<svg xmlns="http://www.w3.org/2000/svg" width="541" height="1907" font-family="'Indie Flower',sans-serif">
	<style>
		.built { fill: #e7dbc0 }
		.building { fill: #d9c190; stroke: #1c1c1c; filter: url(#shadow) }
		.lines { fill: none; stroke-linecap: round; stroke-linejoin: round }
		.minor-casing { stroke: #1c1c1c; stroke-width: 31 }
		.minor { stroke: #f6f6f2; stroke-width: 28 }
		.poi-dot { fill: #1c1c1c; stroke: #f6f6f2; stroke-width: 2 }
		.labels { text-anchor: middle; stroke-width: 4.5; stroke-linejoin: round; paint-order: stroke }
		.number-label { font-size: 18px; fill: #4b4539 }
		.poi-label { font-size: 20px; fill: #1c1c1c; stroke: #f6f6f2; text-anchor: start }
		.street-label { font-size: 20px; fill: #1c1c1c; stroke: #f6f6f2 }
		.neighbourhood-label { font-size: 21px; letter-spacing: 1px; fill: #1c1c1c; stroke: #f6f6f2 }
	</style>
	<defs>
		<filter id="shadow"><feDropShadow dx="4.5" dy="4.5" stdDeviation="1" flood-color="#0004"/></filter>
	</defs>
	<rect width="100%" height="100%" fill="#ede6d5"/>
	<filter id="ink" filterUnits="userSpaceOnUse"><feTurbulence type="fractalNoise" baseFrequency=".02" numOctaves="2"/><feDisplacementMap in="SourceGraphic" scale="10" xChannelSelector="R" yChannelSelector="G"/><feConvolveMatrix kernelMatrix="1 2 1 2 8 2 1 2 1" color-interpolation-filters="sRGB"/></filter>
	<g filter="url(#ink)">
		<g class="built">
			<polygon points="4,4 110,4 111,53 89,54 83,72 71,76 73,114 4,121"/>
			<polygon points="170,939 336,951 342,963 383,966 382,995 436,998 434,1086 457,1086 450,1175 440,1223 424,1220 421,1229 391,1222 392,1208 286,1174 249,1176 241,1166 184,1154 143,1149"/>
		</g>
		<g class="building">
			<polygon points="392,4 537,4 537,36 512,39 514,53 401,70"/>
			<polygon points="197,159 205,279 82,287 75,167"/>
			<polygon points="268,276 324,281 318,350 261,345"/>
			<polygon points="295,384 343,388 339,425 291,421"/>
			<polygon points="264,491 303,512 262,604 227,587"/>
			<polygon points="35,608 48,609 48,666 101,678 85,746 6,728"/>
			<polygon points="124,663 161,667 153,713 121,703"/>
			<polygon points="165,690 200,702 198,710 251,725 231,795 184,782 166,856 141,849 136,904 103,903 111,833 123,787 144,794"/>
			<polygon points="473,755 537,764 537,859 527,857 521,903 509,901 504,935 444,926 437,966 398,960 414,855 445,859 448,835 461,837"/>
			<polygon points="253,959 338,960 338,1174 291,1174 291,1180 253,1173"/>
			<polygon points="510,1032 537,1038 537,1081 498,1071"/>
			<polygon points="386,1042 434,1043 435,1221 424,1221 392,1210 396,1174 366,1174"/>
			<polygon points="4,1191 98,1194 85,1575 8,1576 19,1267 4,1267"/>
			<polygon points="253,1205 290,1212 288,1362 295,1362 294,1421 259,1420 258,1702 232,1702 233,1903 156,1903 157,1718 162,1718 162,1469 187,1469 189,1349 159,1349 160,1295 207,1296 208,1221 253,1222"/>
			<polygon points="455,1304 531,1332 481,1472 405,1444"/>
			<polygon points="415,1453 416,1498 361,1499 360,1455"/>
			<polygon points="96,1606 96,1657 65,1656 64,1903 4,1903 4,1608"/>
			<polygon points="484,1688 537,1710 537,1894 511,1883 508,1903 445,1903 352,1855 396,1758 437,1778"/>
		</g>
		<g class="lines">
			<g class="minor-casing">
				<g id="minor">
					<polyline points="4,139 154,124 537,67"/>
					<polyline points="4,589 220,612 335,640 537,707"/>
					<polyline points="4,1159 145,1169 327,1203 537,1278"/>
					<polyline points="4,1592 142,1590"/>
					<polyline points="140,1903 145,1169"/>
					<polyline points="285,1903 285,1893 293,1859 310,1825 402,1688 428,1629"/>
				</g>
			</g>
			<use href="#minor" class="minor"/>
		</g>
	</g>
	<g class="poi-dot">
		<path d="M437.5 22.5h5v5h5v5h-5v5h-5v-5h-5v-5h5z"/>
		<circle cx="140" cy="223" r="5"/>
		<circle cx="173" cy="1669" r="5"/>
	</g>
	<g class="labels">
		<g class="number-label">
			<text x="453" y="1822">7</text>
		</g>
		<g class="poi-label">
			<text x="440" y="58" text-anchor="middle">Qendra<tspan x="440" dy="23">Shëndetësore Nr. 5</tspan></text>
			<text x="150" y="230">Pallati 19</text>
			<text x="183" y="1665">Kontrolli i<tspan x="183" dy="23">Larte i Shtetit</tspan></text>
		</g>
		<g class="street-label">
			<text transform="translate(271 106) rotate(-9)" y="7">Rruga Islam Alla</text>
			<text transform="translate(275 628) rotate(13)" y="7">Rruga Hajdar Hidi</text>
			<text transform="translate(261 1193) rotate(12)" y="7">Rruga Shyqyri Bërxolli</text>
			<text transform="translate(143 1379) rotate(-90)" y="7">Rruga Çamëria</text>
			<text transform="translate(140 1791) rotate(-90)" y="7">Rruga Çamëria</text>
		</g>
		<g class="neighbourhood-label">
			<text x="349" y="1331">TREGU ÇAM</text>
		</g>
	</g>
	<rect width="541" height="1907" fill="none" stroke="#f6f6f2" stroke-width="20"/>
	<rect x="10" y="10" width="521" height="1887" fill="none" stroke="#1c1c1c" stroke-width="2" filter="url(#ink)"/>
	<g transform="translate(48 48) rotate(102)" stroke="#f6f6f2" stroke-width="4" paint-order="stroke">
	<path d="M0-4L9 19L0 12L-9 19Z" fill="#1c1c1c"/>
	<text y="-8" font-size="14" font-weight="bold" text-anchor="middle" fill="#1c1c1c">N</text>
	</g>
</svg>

Instructions for the task -
Only lines holding the word "neighbourhood" are wanted; list them all from the material.

Result of this exercise -
		.neighbourhood-label { font-size: 21px; letter-spacing: 1px; fill: #1c1c1c; stroke: #f6f6f2 }
		<g class="neighbourhood-label">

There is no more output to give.